• TU OBJETIVO
En el fragmento del texto, ¿qué significado se les quiere dar a los lazos amarillos?
### FRAGMENTO DEL TEXTO
En estos términos, la mentira no tiene nada que hacer ni debe permitírsele expresarse, porque no debe haber libertad de expresión para engañar, para manipular y para, demagógicamente, disfrazar la verdad de mentira. Ahí, y creo que todos estaremos de acuerdo, no hay libertad de expresión sino libertad, si se permite, para mentir y engañar a los ciudadanos.

Cuando se habla en la verdad y no se quiere mentir es muy fácil verlo y comprenderlo. Y todos lo comprenden, pero se quiere seguir con la mentira. No es legal poner lazos amarillos en ninguna parte, cuando a esos lazos amarillos quieren darle el significado de libertad. Ni tampoco, al prohibirlo, se atenta contra la libertad de expresión, porque esa libertad está apoyada en la mentira y no debe permitirse su expresión.
######
### ENTRADAS MOSTRADAS
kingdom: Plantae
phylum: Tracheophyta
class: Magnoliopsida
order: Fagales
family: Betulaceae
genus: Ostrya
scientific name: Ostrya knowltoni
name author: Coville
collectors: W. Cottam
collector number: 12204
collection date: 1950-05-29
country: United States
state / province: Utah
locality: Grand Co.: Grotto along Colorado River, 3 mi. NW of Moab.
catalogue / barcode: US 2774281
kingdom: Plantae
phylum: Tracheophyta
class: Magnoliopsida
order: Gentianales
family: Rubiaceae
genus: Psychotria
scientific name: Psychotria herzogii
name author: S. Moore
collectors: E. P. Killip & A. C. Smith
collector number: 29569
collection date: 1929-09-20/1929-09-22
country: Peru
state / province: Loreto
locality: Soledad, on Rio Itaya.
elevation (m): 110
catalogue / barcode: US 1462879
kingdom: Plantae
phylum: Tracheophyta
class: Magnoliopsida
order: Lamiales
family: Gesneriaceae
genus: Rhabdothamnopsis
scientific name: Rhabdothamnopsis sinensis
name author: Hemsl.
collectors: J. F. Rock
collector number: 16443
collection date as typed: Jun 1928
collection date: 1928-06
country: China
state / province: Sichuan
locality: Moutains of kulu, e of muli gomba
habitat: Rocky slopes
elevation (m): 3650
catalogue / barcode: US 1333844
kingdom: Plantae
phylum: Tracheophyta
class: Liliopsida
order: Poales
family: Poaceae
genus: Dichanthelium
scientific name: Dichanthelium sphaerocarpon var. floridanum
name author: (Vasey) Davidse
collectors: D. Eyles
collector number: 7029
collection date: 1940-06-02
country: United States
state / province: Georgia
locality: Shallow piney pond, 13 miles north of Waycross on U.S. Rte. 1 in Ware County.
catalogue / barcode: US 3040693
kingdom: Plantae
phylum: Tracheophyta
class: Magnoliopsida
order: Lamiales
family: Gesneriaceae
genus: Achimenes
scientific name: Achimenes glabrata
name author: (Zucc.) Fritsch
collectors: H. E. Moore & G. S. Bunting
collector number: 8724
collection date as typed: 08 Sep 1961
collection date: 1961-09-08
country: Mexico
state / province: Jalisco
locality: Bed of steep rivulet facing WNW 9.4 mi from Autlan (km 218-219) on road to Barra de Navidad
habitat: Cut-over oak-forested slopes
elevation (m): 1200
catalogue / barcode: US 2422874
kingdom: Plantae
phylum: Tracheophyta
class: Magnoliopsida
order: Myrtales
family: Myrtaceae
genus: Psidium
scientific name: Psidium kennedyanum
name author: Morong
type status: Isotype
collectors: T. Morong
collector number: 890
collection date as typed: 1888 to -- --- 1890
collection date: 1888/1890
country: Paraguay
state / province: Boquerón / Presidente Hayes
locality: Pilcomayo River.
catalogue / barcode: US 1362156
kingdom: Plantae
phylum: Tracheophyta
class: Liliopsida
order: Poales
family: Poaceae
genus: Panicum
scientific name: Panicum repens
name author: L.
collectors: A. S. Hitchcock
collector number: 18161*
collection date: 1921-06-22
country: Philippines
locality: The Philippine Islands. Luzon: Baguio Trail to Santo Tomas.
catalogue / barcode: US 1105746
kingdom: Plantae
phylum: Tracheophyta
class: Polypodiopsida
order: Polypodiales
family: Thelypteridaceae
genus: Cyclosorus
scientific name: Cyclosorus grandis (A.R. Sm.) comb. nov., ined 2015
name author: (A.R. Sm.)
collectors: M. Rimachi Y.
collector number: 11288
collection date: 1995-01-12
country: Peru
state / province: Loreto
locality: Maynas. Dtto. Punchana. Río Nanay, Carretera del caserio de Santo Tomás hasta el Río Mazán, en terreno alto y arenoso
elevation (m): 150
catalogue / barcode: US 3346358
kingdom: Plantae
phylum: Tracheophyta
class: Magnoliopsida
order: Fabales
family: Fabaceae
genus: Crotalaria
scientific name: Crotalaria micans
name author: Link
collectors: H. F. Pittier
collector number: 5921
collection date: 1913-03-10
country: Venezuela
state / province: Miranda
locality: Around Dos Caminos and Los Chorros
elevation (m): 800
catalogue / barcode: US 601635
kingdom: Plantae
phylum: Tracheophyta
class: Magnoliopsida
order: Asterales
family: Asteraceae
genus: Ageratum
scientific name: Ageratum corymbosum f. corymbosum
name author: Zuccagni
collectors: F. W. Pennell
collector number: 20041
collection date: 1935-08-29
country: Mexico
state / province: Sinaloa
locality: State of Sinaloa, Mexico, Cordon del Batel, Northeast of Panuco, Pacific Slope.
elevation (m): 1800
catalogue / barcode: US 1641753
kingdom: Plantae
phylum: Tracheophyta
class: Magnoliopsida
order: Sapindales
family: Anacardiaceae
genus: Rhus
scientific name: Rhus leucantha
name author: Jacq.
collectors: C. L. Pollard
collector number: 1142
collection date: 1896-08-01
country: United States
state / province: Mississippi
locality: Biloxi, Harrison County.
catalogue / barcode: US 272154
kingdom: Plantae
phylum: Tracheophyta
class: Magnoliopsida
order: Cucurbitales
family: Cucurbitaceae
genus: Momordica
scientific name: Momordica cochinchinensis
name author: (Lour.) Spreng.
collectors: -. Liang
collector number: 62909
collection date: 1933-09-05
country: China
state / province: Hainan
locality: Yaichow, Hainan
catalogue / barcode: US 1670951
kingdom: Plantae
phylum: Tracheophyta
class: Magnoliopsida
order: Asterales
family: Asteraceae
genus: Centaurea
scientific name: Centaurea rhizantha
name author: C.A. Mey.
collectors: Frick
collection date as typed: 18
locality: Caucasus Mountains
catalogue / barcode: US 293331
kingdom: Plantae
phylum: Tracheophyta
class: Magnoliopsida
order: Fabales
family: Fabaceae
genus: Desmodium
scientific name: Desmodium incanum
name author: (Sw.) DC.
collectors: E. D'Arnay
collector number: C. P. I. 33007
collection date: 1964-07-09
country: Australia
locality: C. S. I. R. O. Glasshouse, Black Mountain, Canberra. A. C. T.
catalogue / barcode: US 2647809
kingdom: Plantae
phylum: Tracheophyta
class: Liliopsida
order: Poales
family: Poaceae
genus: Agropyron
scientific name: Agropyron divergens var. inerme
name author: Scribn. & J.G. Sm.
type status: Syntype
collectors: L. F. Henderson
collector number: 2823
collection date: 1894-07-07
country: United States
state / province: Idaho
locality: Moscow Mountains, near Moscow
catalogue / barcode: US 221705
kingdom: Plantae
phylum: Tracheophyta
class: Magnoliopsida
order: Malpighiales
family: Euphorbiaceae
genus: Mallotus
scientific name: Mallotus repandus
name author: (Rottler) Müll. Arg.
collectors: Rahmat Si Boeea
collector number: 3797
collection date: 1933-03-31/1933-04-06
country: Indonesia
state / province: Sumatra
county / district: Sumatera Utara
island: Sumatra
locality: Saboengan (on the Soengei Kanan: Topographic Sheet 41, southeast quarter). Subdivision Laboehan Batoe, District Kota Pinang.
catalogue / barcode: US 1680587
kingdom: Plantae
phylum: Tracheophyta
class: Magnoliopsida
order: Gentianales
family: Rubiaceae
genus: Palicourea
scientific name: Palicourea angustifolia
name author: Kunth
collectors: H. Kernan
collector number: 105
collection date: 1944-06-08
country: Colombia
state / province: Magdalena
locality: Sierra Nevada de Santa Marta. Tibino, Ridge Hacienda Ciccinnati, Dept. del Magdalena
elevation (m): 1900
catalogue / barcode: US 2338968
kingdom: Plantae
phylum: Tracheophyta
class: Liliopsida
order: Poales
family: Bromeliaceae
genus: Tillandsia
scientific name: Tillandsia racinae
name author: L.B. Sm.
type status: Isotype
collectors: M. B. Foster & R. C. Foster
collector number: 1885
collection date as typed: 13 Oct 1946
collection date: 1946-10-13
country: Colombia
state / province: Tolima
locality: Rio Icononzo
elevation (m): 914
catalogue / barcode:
######
• SOLUCIÓN
El significado de libertad.